3 TSN, October 15, 2003, p. 3; TSN, February 3, 2004, p. 19.

4 Id. at 4-5; id. at 24.

5 TSN, February 3, 2004, p. 25.

6 TSN, October 15, 2003, pp. 5-8.

7 Id. at 9-12.

8 Id. at 13.

9 TSN, May 24, 2004, pp. 3-4; TSN, October 15, 2003, p. 13; TSN, February 3, 2004, p. 9.

10 TSN, October 15, 2003, p. 13; TSN, February 3, 2004, pp. 9-10.

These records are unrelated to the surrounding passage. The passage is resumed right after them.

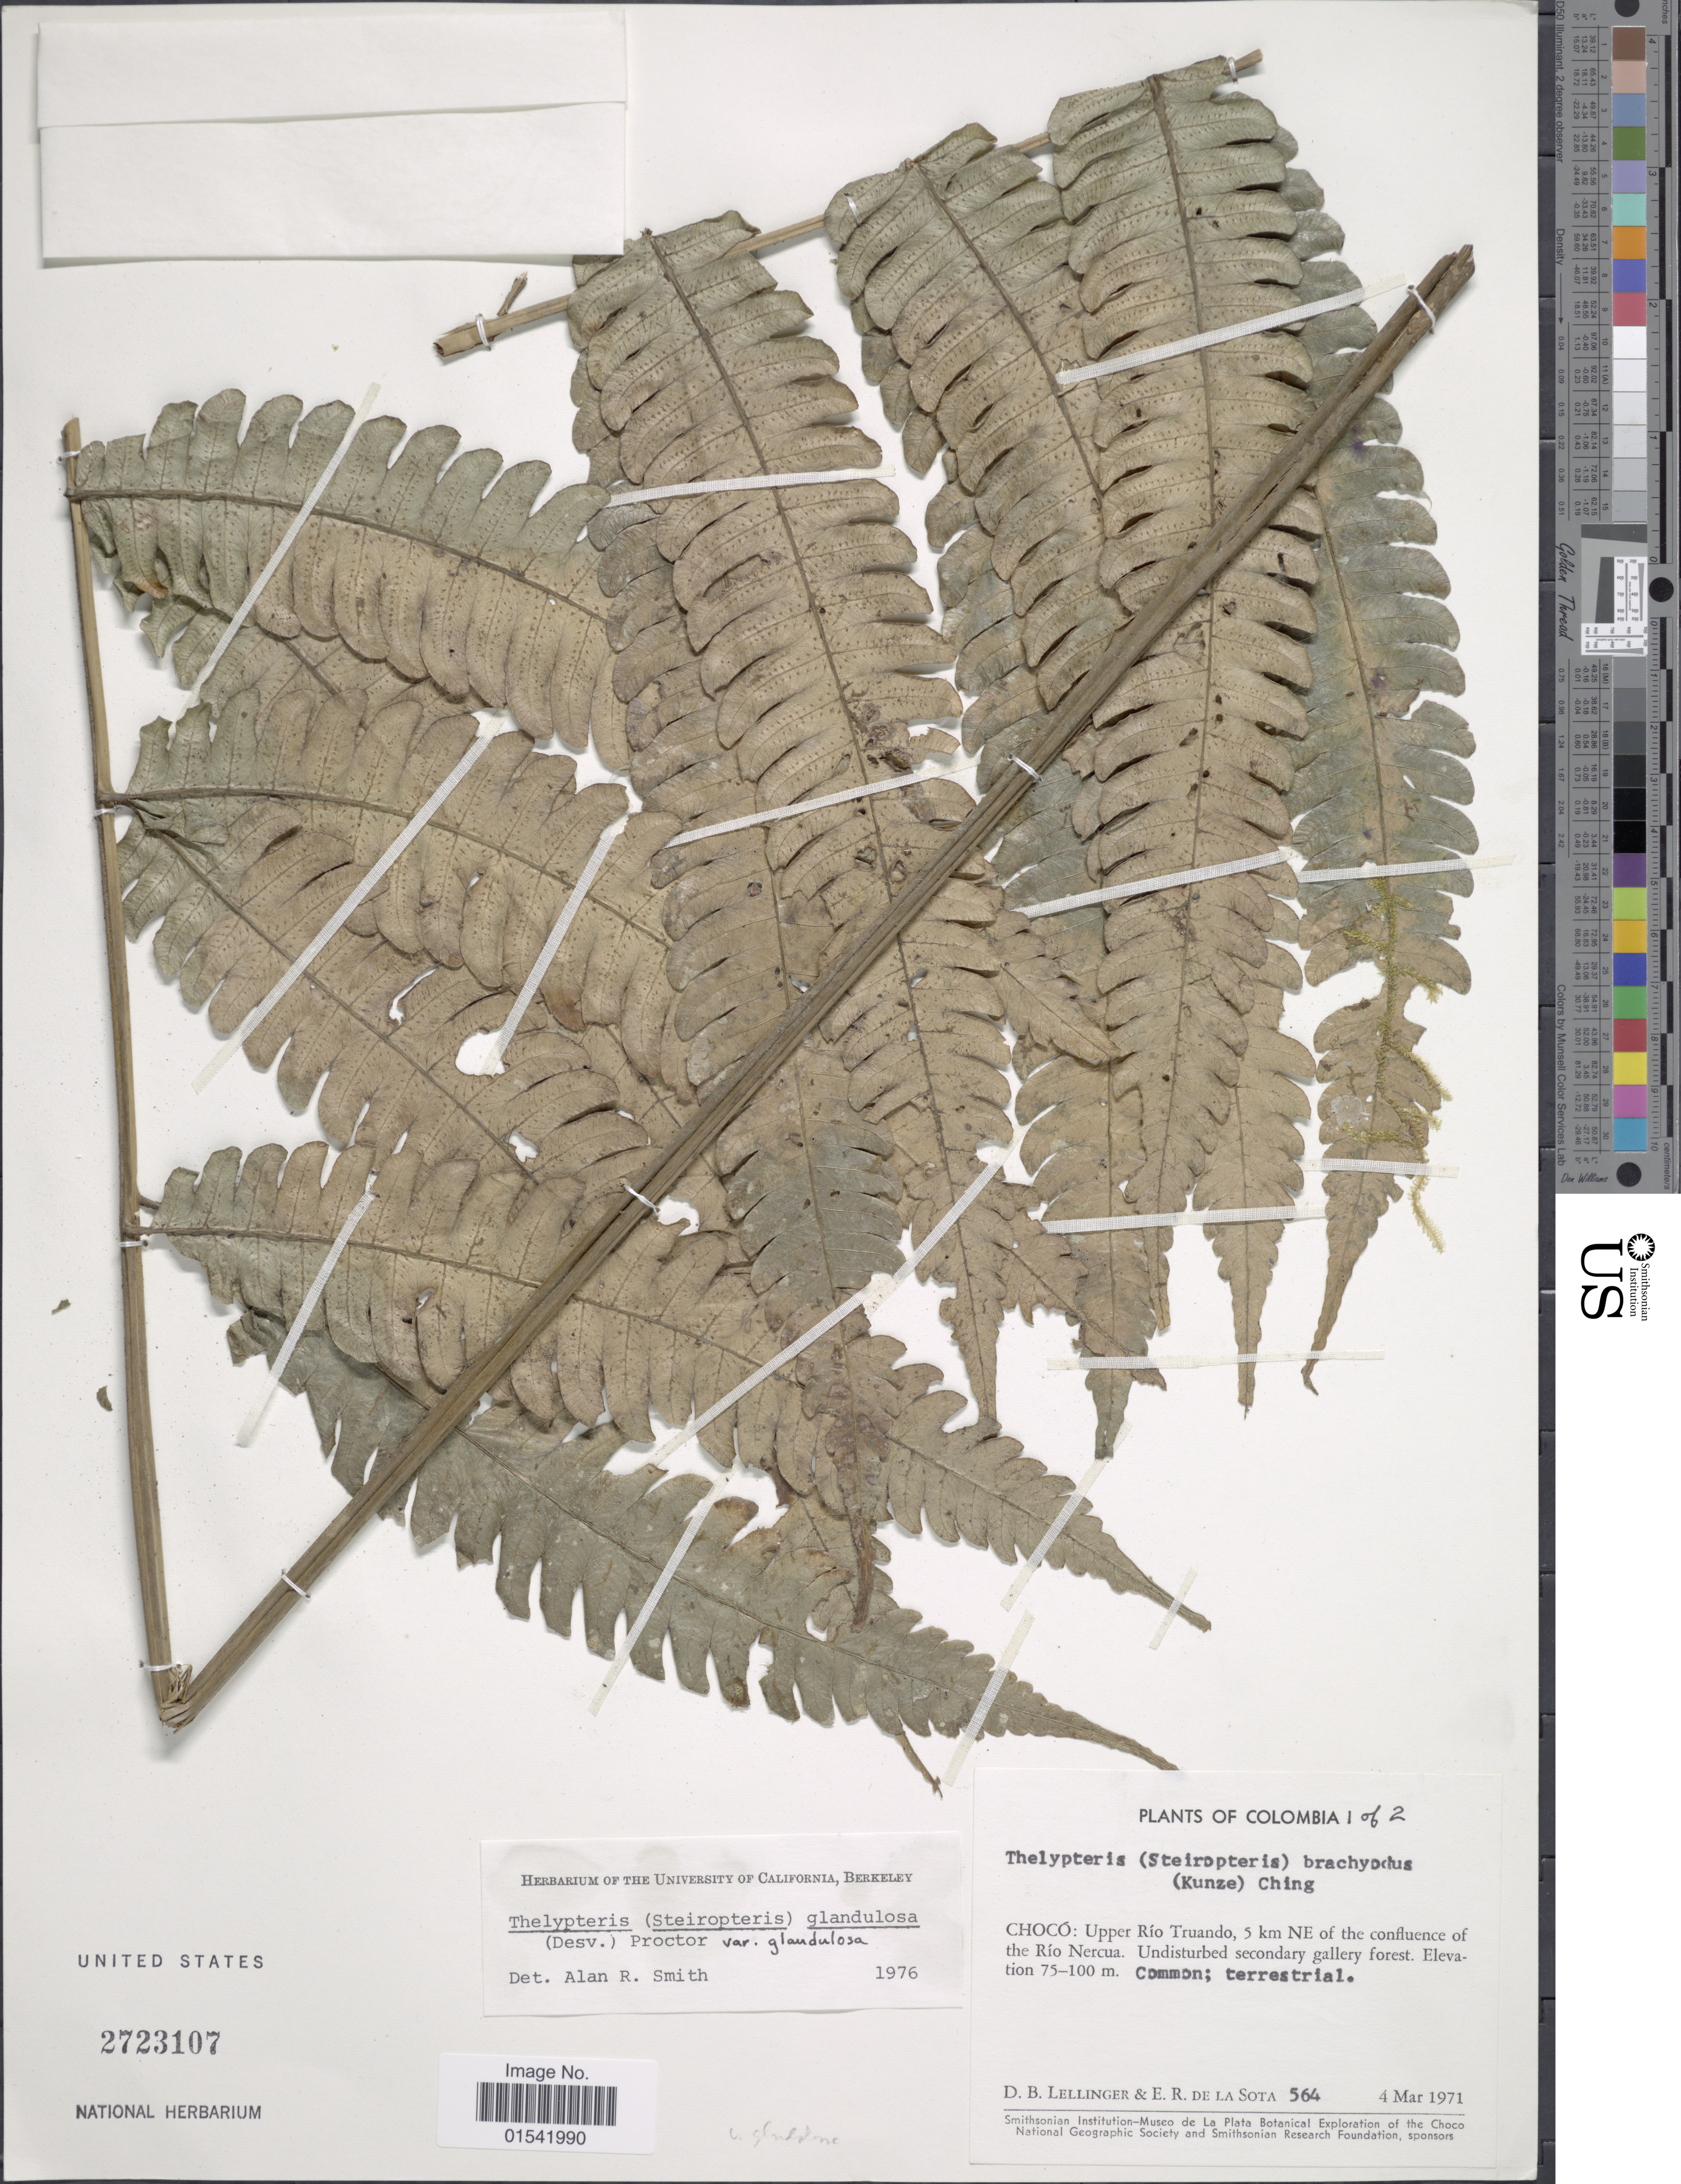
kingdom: Plantae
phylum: Tracheophyta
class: Polypodiopsida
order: Polypodiales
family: Thelypteridaceae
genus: Steiropteris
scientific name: Steiropteris glandulosa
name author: (Hook. f.) Pic. Serm.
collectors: D. B. Lellinger & E. R. de la Sota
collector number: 564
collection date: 1971-03-04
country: Colombia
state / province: Chocó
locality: Upper Río Truando, 5 km NE of the confluence of the Río Nercua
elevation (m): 75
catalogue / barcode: US 2723107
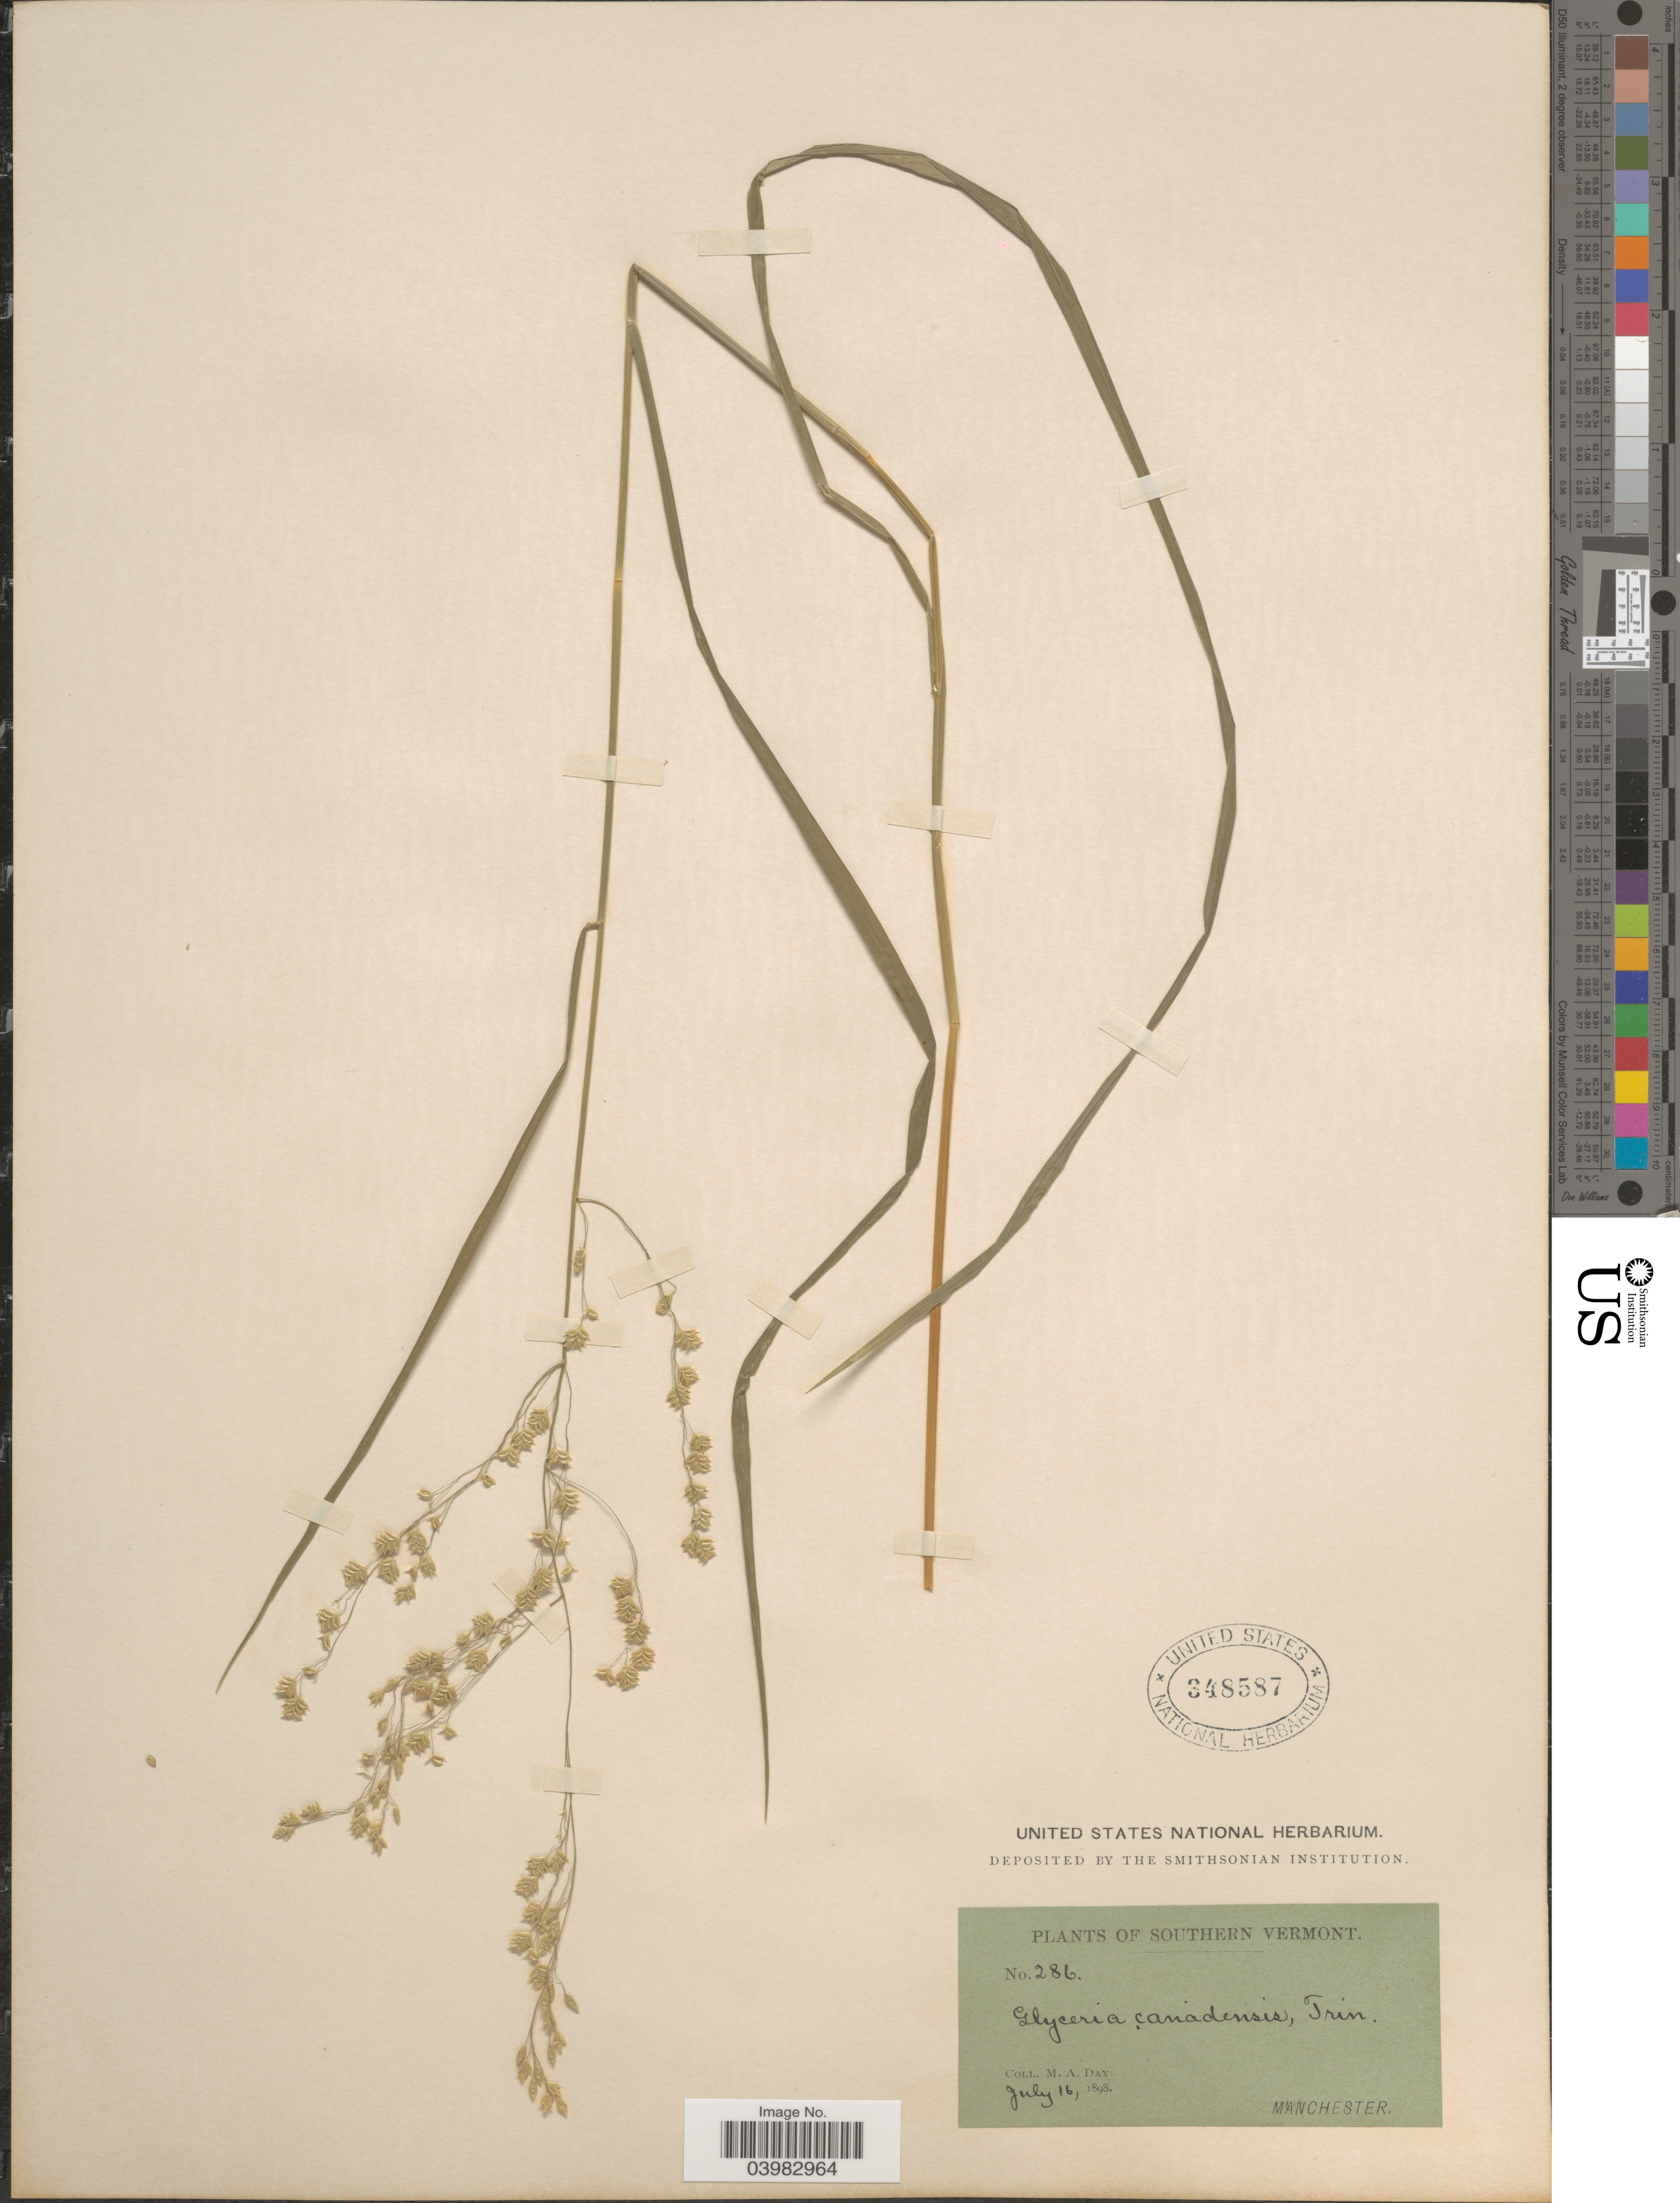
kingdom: Plantae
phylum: Tracheophyta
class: Liliopsida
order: Poales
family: Poaceae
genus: Glyceria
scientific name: Glyceria canadensis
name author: (Michx.) Trin.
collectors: M. Day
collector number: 286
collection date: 1898-07-16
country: United States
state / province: Vermont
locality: Southern Vermont. Manchester.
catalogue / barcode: US 348587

11 TSN, February 3, 2004, pp. 8-13.

12 TSN, November 4, 2004, pp. 3-7.

13 TSN, March 28, 2005, pp. 2-4.

14 Id. at 4-6.

15 Rollo, pp. 12-13. Penned by Associate Justice Andres B. Reyes, Jr. and concurred in by Associate Justice Jose C. Mendoza (now a member of this Court) and Associate Justice Arturo G. Tayag.

16 Id. at 22.

17 CA rollo, p. 41.

18 People of the Philippines v. Ofemiano, G.R. No. 187155, February 1, 2010.

19 CA rollo, p. 52.

20 Id. at 42-43.

21 People of the Philippines v. Ofemiano, supra note 18, citing People v. Malibiran, G.R. No. 173471, March 17, 2009, 581 SCRA 655, 668-669; People v. Corpuz, G.R. No. 168101, February 13, 2006, 482 SCRA 435, 448; People v. Bañares, G.R. No. 127491, May 28, 2004, 430 SCRA 81, 92-93.

22 People of the Philippines v. Estrada, G.R. No. 178318, January 15, 2010.

23 People v. Araojo, G.R. No. 185203, September 17, 2009, 600 SCRA 295, 309.